• TASK DIRECTIONS: Find the line in the entries below that contains "тренировкам, чтобы научиться танцевать на". Repeat it exactly, and every line after it through the line that contains "стало для Анны".

• SUPPLIED DATA:
-- Opening Marker --

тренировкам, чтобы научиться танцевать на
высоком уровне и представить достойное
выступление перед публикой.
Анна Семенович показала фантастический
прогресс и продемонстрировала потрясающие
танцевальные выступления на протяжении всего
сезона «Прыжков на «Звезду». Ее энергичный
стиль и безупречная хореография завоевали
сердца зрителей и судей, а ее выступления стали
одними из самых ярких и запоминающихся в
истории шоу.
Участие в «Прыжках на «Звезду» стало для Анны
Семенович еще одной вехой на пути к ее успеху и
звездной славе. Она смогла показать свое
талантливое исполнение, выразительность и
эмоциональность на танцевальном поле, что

-- Closing Marker --
-- Opening Marker --

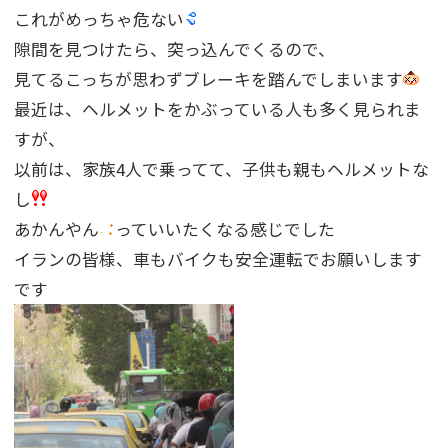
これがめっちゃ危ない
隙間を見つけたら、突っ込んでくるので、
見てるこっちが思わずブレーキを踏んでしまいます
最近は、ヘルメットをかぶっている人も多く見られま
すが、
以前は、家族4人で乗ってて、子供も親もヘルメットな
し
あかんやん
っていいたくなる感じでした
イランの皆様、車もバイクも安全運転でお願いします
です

-- Closing Marker --

• OUTPUT OF THE TASK:
тренировкам, чтобы научиться танцевать на
высоком уровне и представить достойное
выступление перед публикой.
Анна Семенович показала фантастический
прогресс и продемонстрировала потрясающие
танцевальные выступления на протяжении всего
сезона «Прыжков на «Звезду». Ее энергичный
стиль и безупречная хореография завоевали
сердца зрителей и судей, а ее выступления стали
одними из самых ярких и запоминающихся в
истории шоу.
Участие в «Прыжках на «Звезду» стало для Анны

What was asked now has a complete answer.